Segment Start: SOURCE DOCUMENT

We sought to explore health system discourses which shape how health professionals respond, or do not respond, to their patients who experience(d) IPV. Viewing discourse as a CAS allows us to explore much deeper into discourse, to view how diverse agents, such as funders, policy makers, professional groups, doctors or social workers, identify, define, and prioritize IPV as a health issue. We can then explore how these ideas are influenced by their interaction with other agents in the system and how this contributes to, or blocks, the emergence of discourse(s) which influence sustainable responses to IPV. Our research approach suggests agent interactions at multiple levels will influence the sustainability of an IPV response, meaning there is no one definitive solution to the problem (Gear et al., 2017; Shani & Mohrman, 2012; Wiltsey Stirman et al., 2012). Instead, the CAS approach allows us to strategically intervene in agent interactions to accelerate the emergence of discourses which underpin sustainable IPV responses (Gear et al., 2017; Mohrman et al., 2012). For example, discourses that value IPV responsiveness could be promoted with specific agents (G. P. Martin, Weaver, Currie, Finn, & McDonald, 2012), through initiatives such as health promotion posters which advise patients their health professional can help or health professional education on how responding effectively to IPV can improve the overall health of families.
The Method
We selected document analysis and participant interviews to access discourses operating at both the health system and practice levels. Concurrent use of these two methods provides potential to explore the interaction between health-system levels, exposing gaps between parts of the system which challenge sustainable IPV responsiveness (Braithwaite, 2010; Rapley, 2007). Beginning the process with document analysis can provide an understanding of the context in which interview participants operate and help to inform interview questions (Bowen, 2009; McDaniel et al., 2013). Similarly, participant interviews can call attention to how document discourses were being interpreted, manipulated, and adapted in practice by health professionals.
Document Analysis
Documents respresent an aspect of reality at a particular point in time, providing a static illustration of discourses in play (Cheek, 2000; Rapley, 2007). Rather than analyzing the content of documents, we chose to focus on the function(s) of documents, as understanding the content alone, does not show how a document is used and applied by system agents (Prior, 2008). Focusing on a document’s function illustrates what they do rather than what they say, enabling an understanding of how documents are positioned and manipulated by agents across different parts of the system (Prior, 2008). Document function(s) can be elicited by reading secondary material such as media releases, websites, or research papers which offer different perspectives of the document under study (Prior, 2008; Rapley, 2007). Secondary material also aids analysis by placing a time line and context around the selected documents. Examples of questions which may be drawn on to elicit document function(s) include: What is the document’s political or ideological purpose? (Shaw, Elston, & Abbott, 2004) How is the document used and integrated into various kinds of knowledge networks? (Prior, 2008) What voices have been heard, or not? (Bowen, 2009) and What is the broader discourse the document sits within? (Rapley, 2007).

Segment End: SOURCE DOCUMENT

EXERCISE OBJECTIVE | Could you carry on the passage about studying health system discourses on intimate partner violence, picking up right after its final sentence?

Segment Start: GIVEN INFORMATION

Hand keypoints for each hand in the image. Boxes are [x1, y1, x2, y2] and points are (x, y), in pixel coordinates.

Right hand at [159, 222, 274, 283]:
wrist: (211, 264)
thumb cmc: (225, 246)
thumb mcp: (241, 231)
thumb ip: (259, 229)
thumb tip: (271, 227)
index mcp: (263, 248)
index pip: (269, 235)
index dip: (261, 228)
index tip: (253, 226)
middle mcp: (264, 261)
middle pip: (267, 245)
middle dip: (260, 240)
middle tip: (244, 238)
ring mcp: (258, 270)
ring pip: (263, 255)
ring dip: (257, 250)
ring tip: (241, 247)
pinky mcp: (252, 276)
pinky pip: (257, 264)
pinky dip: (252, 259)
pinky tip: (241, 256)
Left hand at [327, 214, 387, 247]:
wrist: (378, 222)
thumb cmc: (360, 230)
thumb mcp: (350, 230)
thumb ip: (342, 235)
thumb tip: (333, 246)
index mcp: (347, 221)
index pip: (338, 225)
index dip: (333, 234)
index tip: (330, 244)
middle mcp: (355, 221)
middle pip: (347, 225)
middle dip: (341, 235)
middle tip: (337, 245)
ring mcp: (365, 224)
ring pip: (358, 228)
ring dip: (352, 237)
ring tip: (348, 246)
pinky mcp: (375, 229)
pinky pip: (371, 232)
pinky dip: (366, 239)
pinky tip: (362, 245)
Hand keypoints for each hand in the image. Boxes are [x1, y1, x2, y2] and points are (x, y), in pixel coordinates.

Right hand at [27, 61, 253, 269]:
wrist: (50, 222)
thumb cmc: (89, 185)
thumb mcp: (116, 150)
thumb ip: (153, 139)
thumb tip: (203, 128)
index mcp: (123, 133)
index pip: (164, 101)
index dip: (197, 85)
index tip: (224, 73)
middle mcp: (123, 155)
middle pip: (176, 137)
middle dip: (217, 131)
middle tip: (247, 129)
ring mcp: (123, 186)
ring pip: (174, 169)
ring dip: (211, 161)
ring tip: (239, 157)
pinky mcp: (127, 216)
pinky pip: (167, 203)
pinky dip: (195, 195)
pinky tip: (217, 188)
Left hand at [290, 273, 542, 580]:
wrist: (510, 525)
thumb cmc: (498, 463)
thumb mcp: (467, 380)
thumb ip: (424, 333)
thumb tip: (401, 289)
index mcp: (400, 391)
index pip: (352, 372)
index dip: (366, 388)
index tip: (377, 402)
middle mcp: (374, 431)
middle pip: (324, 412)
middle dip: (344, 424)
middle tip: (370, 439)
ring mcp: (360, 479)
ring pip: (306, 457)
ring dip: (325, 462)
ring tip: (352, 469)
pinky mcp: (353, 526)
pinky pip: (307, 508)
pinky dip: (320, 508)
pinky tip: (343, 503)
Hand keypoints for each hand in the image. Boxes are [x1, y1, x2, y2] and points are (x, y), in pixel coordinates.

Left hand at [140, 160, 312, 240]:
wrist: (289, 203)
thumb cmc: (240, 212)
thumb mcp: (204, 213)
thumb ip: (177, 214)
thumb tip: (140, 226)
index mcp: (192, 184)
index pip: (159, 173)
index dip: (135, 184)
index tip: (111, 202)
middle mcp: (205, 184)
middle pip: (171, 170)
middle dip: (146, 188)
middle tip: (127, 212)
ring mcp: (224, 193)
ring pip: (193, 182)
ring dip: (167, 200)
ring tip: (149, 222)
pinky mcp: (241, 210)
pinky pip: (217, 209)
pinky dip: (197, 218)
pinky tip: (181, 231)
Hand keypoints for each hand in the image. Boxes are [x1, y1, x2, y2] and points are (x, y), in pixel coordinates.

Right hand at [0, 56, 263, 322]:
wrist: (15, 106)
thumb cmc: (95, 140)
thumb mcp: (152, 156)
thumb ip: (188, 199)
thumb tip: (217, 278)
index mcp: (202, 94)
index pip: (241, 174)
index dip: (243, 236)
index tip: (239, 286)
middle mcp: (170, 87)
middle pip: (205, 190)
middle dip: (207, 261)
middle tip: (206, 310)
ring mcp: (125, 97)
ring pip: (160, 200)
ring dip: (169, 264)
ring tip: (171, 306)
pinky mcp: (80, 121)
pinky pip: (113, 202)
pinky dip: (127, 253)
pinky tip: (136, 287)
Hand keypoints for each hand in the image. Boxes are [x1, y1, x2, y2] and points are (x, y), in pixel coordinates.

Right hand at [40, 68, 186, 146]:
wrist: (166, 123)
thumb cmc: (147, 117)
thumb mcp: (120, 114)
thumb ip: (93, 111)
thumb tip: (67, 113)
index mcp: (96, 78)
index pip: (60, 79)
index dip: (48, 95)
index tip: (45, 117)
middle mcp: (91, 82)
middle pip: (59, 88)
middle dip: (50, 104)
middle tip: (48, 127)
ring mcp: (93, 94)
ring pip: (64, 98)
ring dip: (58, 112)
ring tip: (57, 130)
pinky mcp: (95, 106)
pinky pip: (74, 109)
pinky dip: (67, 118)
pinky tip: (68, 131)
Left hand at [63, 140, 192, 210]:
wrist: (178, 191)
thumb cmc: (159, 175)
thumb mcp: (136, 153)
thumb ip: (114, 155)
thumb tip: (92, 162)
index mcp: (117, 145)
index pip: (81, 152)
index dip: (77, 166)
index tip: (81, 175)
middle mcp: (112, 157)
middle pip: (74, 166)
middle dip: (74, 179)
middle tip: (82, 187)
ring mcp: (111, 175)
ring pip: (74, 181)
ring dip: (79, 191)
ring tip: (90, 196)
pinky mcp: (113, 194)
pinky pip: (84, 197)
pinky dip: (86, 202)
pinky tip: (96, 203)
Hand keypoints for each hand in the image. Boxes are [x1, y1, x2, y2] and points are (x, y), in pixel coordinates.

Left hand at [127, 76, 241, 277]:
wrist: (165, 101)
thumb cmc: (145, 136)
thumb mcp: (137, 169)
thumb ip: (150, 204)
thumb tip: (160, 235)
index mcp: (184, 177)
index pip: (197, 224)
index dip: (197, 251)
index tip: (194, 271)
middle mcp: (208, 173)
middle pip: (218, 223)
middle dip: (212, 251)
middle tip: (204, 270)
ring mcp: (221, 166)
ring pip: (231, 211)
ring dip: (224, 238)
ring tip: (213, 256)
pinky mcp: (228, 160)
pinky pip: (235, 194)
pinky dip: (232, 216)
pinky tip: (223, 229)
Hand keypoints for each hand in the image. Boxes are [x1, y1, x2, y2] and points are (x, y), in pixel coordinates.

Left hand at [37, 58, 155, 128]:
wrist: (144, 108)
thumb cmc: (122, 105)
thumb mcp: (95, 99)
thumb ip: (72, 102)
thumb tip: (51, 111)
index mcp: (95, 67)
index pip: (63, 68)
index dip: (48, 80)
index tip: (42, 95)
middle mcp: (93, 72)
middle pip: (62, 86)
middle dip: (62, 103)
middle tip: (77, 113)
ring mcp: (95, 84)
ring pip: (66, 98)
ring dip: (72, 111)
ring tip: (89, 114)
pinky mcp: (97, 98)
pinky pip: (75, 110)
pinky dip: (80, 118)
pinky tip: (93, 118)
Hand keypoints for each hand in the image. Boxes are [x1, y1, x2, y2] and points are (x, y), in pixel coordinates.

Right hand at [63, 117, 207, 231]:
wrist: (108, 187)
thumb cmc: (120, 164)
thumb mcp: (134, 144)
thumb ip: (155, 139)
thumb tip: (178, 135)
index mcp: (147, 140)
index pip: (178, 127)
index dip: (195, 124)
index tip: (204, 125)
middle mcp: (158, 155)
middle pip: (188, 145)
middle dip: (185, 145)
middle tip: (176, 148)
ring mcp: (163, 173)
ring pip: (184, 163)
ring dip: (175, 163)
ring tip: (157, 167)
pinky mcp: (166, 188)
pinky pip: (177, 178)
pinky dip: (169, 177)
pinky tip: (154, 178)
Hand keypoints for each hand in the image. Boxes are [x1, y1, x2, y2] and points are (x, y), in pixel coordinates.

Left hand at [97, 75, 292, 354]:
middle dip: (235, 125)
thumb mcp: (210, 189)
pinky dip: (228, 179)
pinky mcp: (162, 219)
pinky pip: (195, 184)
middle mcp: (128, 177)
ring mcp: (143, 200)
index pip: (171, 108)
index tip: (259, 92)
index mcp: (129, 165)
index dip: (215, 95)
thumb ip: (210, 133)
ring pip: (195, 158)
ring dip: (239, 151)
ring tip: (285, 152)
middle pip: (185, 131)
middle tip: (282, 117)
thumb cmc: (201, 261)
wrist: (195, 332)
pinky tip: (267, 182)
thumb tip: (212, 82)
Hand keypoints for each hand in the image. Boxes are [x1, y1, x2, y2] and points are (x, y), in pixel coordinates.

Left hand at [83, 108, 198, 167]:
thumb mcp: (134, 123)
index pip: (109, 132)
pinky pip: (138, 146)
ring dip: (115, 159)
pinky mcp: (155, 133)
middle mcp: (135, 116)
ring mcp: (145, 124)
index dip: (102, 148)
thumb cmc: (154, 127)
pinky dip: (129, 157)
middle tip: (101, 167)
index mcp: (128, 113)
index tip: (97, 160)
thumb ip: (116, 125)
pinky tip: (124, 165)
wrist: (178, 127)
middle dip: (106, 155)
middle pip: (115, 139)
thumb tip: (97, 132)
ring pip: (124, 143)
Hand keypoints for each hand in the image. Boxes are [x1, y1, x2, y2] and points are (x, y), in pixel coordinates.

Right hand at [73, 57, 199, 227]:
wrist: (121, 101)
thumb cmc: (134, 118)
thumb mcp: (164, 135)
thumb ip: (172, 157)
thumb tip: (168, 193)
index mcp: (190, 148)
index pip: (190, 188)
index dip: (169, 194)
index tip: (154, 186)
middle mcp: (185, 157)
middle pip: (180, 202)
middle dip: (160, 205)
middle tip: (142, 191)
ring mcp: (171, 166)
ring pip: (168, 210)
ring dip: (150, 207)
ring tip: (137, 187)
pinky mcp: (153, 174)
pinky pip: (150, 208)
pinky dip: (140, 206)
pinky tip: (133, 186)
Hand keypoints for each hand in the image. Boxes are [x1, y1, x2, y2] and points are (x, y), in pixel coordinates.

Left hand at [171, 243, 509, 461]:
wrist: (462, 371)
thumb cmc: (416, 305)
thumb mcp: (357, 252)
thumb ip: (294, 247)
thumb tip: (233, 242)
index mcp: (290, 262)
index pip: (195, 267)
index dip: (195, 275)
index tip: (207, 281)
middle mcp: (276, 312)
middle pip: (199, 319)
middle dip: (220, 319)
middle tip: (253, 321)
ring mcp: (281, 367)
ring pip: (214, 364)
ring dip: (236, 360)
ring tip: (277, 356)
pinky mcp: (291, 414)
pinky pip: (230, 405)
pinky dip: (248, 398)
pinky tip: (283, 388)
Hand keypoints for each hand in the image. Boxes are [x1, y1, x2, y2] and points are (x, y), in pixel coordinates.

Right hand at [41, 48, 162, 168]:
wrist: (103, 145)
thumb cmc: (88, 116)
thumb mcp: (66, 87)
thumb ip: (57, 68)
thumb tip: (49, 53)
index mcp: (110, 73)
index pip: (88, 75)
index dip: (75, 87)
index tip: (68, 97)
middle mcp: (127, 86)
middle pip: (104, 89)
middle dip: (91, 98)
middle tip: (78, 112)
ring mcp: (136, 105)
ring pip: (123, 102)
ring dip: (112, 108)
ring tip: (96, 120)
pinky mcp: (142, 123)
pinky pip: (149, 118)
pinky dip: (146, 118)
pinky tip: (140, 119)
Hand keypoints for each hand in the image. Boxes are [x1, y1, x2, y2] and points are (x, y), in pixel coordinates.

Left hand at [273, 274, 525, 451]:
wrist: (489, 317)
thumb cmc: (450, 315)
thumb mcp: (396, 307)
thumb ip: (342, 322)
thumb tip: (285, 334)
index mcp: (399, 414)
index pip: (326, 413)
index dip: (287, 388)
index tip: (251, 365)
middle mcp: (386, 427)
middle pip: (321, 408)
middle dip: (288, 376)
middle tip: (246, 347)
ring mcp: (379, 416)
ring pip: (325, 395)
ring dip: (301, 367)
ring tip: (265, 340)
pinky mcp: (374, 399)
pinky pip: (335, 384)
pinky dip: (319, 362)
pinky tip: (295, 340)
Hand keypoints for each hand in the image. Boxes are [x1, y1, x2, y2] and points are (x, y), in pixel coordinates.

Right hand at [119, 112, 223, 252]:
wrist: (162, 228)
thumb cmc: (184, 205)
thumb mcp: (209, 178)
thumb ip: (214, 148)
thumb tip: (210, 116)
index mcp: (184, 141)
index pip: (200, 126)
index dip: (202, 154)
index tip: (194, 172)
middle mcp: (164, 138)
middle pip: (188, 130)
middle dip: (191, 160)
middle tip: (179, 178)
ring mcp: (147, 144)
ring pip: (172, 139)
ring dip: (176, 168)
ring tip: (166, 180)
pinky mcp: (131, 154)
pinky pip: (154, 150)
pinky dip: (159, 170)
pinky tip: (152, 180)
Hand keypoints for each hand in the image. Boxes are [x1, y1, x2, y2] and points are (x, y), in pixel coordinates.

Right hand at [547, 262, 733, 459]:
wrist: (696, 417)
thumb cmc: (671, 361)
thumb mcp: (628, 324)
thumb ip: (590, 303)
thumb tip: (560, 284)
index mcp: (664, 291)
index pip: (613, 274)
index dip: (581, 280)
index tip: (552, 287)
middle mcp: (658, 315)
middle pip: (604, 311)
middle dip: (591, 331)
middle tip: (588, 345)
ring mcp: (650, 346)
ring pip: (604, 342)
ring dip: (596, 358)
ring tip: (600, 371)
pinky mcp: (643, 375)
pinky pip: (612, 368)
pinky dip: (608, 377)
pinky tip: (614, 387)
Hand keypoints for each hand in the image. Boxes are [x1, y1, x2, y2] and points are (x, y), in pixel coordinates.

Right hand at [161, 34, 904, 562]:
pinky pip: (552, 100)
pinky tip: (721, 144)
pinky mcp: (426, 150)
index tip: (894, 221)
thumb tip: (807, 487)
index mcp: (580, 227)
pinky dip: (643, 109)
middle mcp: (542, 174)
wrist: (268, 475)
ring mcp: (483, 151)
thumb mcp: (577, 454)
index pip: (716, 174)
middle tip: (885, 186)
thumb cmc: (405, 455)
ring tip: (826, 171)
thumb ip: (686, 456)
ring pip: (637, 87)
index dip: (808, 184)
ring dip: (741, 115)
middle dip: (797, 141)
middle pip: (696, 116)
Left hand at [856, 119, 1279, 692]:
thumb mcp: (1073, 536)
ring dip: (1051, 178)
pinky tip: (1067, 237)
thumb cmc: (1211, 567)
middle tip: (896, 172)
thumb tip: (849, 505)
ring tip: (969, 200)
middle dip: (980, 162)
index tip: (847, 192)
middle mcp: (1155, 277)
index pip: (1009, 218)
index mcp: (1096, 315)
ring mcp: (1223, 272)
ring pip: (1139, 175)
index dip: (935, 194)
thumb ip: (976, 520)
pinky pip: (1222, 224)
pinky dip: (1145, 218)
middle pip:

Segment End: GIVEN INFORMATION

WRITTEN RESPONSE |
For example, the NZ primary health care strategy is a high-level policy document which guides and shapes the health care sector (Ministry of Health, 2001). It was first introduced by the government in 2001 to address health system problems attributed to high levels of patient co-payments specified by general practitioners (primary health-care doctors; Gauld, 2008; King, 2001; Quin, 2009; Tenbensel, 2016). The strategy established an intermediate layer of system organization called “primary health organizations” (PHOs) along with a funding model that provided capitation based on the characteristics of enrolled PHO populations (Ministry of Health, 2001). In this manner, the strategy functioned to regulate patient co-payments and reduce the medical dominance of general practitioners. Analysis calls attention to a hidden political agenda not evident within the text itself which shaped the purpose of the document (Gauld, 2008; Tenbensel, 2016). A second layer of analysis may then be applied to consider what discourses the document function produces, contributes to, or hides. Consistent with a complexity approach, these functional discourses should not be viewed as static, but as exhibiting features of a CAS, illustrating how knowledge is acquired, structured, organized, and changed over time (Boulton et al., 2015; Larsen-Freeman & Cameron, 2008; The “Five Graces et al., 2009).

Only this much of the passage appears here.